Jeudi, nous rapportions que Tesla avait publié un long communiqué pour réagir vivement à un article du magazine Fortune, qui accusait le constructeur automobile d’avoir gardé secrète pendant près de deux mois l’information qu’un accident mortel avait été subi par un client qui utilisait une Telsa Model S en mode Autopilot. Soupçonné d’avoir permis un délit d’initié, l’entreprise d’Elon Musk expliquait que le délai était normal, que son Autopilot s’était comporté normalement, et que de toute façon, les investisseurs étaient déjà prévenus du risque qu’un tel accident se produise.
Mais dans ce communiqué, Telsa rappelait une autre information passée curieusement inaperçue, alors qu’elle est très intéressante. Le constructeur cite en effet un extrait des documents qu’il envoie au gendarme boursier américain, la SEC, qui permettent aux investisseurs de connaître notamment la nature des risques liés à l’activité de l’entreprise. Or, cet extrait nous apprend que Tesla n’a pas d’assurance pour couvrir les accidents qui seraient liés à des défaillances de son mode Autopilot (les mises en gras sont de nous) :
« Nous pouvons devenir le sujet de demandes d’indemnisations liées à un produit, ce qui pourrait nuire à notre situation financière et notre liquidité si nous ne sommes pas en mesure de nous défendre avec succès ou de nous assurer contre de telles revendications.

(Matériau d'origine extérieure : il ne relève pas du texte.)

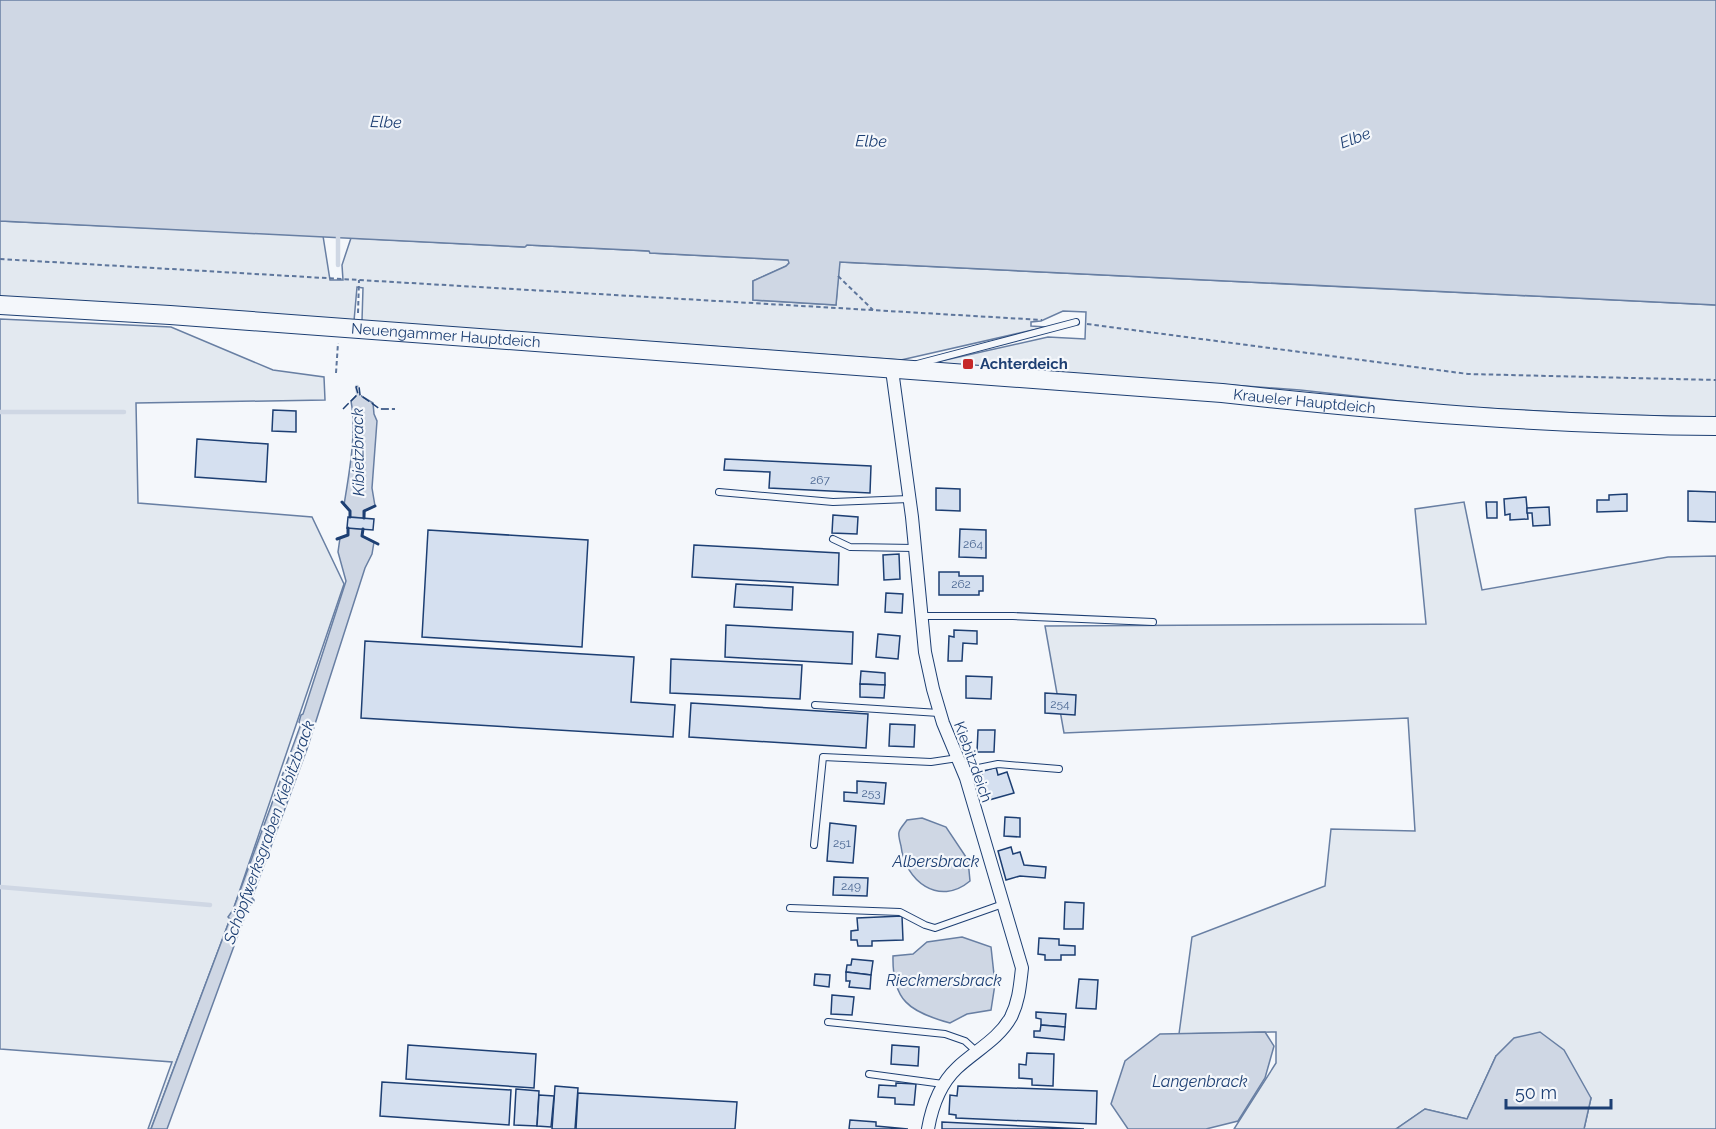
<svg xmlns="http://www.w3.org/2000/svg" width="1716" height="1129" viewBox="0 0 1716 1129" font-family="Raleway,sans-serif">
<rect width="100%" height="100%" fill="#f4f7fb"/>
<g fill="#e3e9f0" stroke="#687fa3" stroke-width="1.5">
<polygon points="0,221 323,236 330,280 343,280 342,265 351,238 524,247 527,245 649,251 650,253 789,260 789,263 787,266 753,281 753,300 836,305 839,262 1716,305 1716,417 1611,415 1445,406 1300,390 932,363 1048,337 1085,339 1086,312 1063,311 1041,321 1031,322 1031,326 1046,327 901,360 362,321 363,288 357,287 354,321 0,297"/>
<polygon points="0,319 171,327 273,370 324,377 325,400 136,403 138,503 312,517 344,584 230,919 151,1129 148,1129 172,1062 0,1049"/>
<polygon points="1464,502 1482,590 1668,557 1716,556 1716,1129 1584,1129 1591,1098 1496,1056 1467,1119 1425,1109 1396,1129 1234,1129 1276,1063 1276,1032 1179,1034 1192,937 1325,886 1331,829 1415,831 1408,718 1064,733 1045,626 1426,624 1415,509"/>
</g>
<g fill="#cfd7e4" stroke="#687fa3" stroke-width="1.5">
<polygon points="0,0 1716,0 1716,305 840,262 836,305 753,300 753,281 786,266 789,263 788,260 650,253 649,251 527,245 525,247 0,221"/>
<path d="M358 394 373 403 374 414 377 421 372 488 375 506 365 511 364 518 350 517V511L344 505C349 474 357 432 351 401Z"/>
<polygon points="348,528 363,529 362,536 374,542 372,554 365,568 307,749 252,898 254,900 253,905 249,905 167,1129 151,1129 230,919 228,917 233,910 301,724 299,722 301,715 303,714 346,581 338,552 340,538 348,535"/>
<path d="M922 818 946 827 968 860 970 881C939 907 905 881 901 846 900 842 898 835 899 832 900 828 905 823 907 820Z"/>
<path d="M962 937 991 947 995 984 991 1010 967 1014 950 1023C909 1012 892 1000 893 956L913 954 927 942Z"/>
<polygon points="1265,1032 1274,1046 1265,1078 1238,1121 1206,1129 1128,1129 1111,1104 1125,1061 1160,1034"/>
<polygon points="1540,1032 1564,1050 1591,1098 1584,1129 1396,1129 1425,1109 1467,1119 1496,1056 1514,1038"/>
</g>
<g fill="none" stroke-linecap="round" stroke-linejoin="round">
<g stroke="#cfd7e4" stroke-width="4.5">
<polyline points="338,265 338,237"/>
<polyline points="357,387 359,398"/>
<polyline points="0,412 124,412"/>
<polyline points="0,887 210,905"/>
</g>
</g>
<g fill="#d5e0f0" stroke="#1d3f73" stroke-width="1.5">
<polygon points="273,410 296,411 296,432 272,431"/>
<polygon points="197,439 268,444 266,482 195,477"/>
<polygon points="725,459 871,466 870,493 769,488 770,472 724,470"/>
<polygon points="936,488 960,489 960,511 936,510"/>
<polygon points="1688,491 1716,492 1716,522 1688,521"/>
<polygon points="1627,494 1627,511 1597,512 1597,500 1609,500 1609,495"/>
<polygon points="1526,497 1528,519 1510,520 1510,514 1505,515 1504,499"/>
<polygon points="1486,502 1497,502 1497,518 1487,518"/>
<polygon points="1549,507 1550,525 1533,526 1532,513 1527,513 1527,508"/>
<polygon points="833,515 858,517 857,534 832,533"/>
<polygon points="348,517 374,519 373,530 347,528"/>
<polygon points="960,529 986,530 986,558 959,557"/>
<polygon points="428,530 588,540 582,647 422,637"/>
<polygon points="694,545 839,553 838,585 692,577"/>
<polygon points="899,554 900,579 884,580 883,555"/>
<polygon points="939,572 959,572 959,576 983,576 983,591 979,591 979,595 939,595"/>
<polygon points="736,584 793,587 792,610 734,607"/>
<polygon points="886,593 903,594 902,613 885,612"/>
<polygon points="726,625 853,632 852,664 725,657"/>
<polygon points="954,630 977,631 977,644 963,643 962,661 948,661 949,636 954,637"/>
<polygon points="878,634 900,636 898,659 876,657"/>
<polygon points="365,641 634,657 631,702 675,705 673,737 361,718"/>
<polygon points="671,659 802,665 800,699 670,693"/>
<polygon points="861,671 885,673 885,685 860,684"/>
<polygon points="966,676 992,677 991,699 966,698"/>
<polygon points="860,684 885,685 884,698 860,697"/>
<polygon points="1045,693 1076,695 1075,715 1045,713"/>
<polygon points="691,703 868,714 866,748 689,737"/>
<polygon points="890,724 915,725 914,747 889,746"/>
<polygon points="978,730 995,730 994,752 977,752"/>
<polygon points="996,767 998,775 1007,772 1014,793 989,800 981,772"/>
<polygon points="857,781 886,783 884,804 844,801 844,792 857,793"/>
<polygon points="1005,817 1020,818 1020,837 1004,836"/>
<polygon points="830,823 856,826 853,863 827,861"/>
<polygon points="1011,847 1013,854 1020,852 1024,865 1046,867 1045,878 1020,876 1006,880 998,851"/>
<polygon points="834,877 868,878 867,896 833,895"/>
<polygon points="1065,902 1084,903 1083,929 1064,929"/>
<polygon points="902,916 903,940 872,941 872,946 858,946 857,940 851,940 851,931 858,930 857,918"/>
<polygon points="1039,938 1059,939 1059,945 1075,946 1075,955 1061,955 1061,960 1045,960 1045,955 1038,954"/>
<polygon points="852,959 873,961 871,975 846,972 847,965 851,965"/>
<polygon points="846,972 871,975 870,989 849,987 850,981 846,981"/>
<polygon points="815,974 830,975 829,987 814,985"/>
<polygon points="1079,979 1098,980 1096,1009 1076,1008"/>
<polygon points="832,995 854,997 852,1015 831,1014"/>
<polygon points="1036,1012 1066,1014 1065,1027 1041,1025 1041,1019 1036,1018"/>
<polygon points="1041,1025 1065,1027 1064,1040 1034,1037 1034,1031 1040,1031"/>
<polygon points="408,1045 536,1054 534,1088 406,1079"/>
<polygon points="892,1045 919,1047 918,1066 891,1064"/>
<polygon points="1027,1053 1054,1054 1053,1086 1032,1085 1032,1079 1019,1078 1019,1064 1026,1065"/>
<polygon points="382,1082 511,1090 509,1125 380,1116"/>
<polygon points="896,1083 916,1084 914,1105 895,1104 895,1098 878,1097 879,1085 896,1086"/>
<polygon points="555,1086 578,1088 575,1129 552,1129"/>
<polygon points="958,1086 1097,1091 1096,1124 956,1118 956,1115 949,1114 950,1095 957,1096"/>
<polygon points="516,1089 539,1091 537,1126 514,1125"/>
<polygon points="578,1093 737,1102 735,1129 576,1129"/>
<polygon points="539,1095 554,1096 551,1127 537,1126"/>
<polygon points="850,1120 876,1122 876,1126 908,1129 849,1129"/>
<polygon points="942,1122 1084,1129 942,1129"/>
</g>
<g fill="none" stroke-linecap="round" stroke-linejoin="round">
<defs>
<g id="lane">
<polyline points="917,364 1076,322"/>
<polyline points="719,492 833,502 909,499"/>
<polyline points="833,539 850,547 915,548"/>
<polyline points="921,616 1013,616 1153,622"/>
<polyline points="815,705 939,713"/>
<polyline points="963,771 998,764 1059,769"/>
<polyline points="814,845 823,757 931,762 958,758"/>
<polyline points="790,908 900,912 925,925 935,928 1003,904"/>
<polyline points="828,1022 945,1034 965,1041 977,1052"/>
<polyline points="869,1074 943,1084"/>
</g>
<path id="street" d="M892 370 912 517 925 652 933 689 943 723 966 778 1022 968C1020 985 1019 1001 1011 1017 999 1039 975 1051 957 1068 940 1084 932 1106 928 1129"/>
<g id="secondary">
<path id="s1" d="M0 305 170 315 1222 393C1386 411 1551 425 1716 426"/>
</g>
</defs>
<use href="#lane" stroke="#1d3f73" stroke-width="8"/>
<use href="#street" stroke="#1d3f73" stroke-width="14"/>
<use href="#secondary" stroke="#1d3f73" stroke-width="20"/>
<g stroke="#5e769c" stroke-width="2" stroke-dasharray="4.5 3" stroke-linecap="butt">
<polyline points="0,259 1042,320"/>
<polyline points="838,276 873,310"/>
<polyline points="358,313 359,280"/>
<polyline points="1087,324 1468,374 1716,380"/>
<polyline points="336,373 338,343"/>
</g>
<use href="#lane" stroke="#f4f7fb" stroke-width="6"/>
<use href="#street" stroke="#f4f7fb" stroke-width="12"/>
<use href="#secondary" stroke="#f4f7fb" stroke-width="18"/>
<polyline stroke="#1d3f73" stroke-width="1.5" stroke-dasharray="8 3" stroke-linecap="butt" points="343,409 358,394 356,387 359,386 360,395 380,409 395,409"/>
<g stroke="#1d3f73" stroke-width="3">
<polyline points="342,502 350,511 350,517"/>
<polyline points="364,518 364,511 375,506"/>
<polyline points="363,529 362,536 378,544"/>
<polyline points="337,539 348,535 348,528"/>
</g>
</g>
<rect fill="#c62828" stroke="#f4f7fb" stroke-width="2" x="962" y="358" width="12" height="12" rx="3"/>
<g text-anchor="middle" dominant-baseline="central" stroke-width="4.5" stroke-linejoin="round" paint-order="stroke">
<g font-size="12" fill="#4b6792">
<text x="820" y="480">267</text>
<text x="973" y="544">264</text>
<text x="961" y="584">262</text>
<text x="1060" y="704">254</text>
<text x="871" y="793">253</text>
<text x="842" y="843">251</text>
<text x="851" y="886">249</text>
</g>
<g font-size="15" fill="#1d3f73" stroke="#f4f7fb">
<text stroke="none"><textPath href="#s1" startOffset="447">Neuengammer Hauptdeich</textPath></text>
<text stroke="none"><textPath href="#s1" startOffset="1308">Kraueler Hauptdeich</textPath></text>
<text transform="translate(973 762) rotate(70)">Kiebitzdeich</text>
</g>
<g font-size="15" font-weight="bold" fill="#1d3f73" stroke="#f4f7fb" text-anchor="start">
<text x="980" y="364">Achterdeich</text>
</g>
<g font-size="16" font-style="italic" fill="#1d3f73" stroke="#f4f7fb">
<text transform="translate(386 122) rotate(2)">Elbe</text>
<text transform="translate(1355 138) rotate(-21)">Elbe</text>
<text transform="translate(871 141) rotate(1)">Elbe</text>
<text transform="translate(358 452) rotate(-91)">Kibietzbrack</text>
<text transform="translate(269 832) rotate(-70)">Schöpfwerksgraben Kiebitzbrack</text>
<text x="936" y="861">Albersbrack</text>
<text x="944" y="980">Rieckmersbrack</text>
<text x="1200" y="1081">Langenbrack</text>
</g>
</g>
<path d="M1506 1099v9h105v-9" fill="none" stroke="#1d3f73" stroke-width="3"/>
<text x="1515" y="1099" font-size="18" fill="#1d3f73" stroke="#f4f7fb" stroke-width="4.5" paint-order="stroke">50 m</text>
</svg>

Des demandes d’indemnisation liées à un produit pourraient nuire à nos activités, aux perspectives, aux résultats d’exploitation et à la situation financière. L’industrie automobile connaît d’importantes demandes en indemnisations liées aux produits et nous sommes confrontés à un risque inhérent d’exposition à des réclamations au cas où nos véhicules ne fonctionnent pas comme prévu et entraînent des blessures ou la mort. Nous pouvons également faire face à des réclamations similaires liées à une mauvaise utilisation ou à des échecs des nouvelles technologies dont nous sommes des pionniers, y compris le pilote automatique dans nos véhicules et nos produits Tesla Energy. Une demande réussie d’indemnisation liée à un produit contre nous à l’égard de tout aspect de nos produits pourrait nous obliger à payer une somme d’argent substantielle. Nos risques dans ce domaine sont particulièrement marqués, compte tenu du nombre limité de véhicules et de produits de stockage d’énergie livrés à ce jour et de l’expérience limitée sur le terrain de nos produits. En outre, une demande d’indemnisation liée à un produit pourrait générer de la publicité négative importante sur nos produits et l’entreprise et aurait un effet défavorable important sur notre marque, l’entreprise, les perspectives et les résultats d’exploitation. Nous nous auto-assurons contre le risque de demandes d’indemnisation liées à un produit, ce qui signifie que toutes les demandes d’indemnisation liées à un produit devront être payées à partir des fonds de l’entreprise, et non par une assurance ».
Tesla n’explique pas pourquoi il n’est pas assuré par un tiers mais l’on imagine bien qu’il est très difficile pour le constructeur automobile de trouver une assurance, à un coût raisonnable, pour couvrir toutes les plaintes qui naîtraient d’un bug logiciel ou matériel entraînant des accidents mortels liés à l’Autopilot. Outre les défauts de conception ou les problèmes circonstanciels tels que ceux qui ont entraîné la mort d’un propriétaire de Tesla Model S, les assurances ont peut-être aussi des craintes quant à la sécurité des véhicules à l’égard de tentatives de piratage.
Les véhicules autonomes impliquent le plus souvent d’être connectées, ce qui ouvre des brèches potentielles dans lesquelles des hackers mal intentionnés (groupes criminels, terroristes, puissances étrangères…) pourraient s’engouffrer pour déclencher des milliers d’accidents simultanés, d’un seul clic de souris. Tesla lui-même a monté une petite armée de hackers pour prévenir autant de scénarios d’attaques que possible, mais le risque zéro n’existe pas.
Et puisque les assurances n’assurent que des risques qu’elles peuvent évaluer, il faudra encore attendre longtemps avant qu’elles finissent, peut-être, par accepter d’assurer les constructeurs contre le comportement fautif de leurs robots pilotes.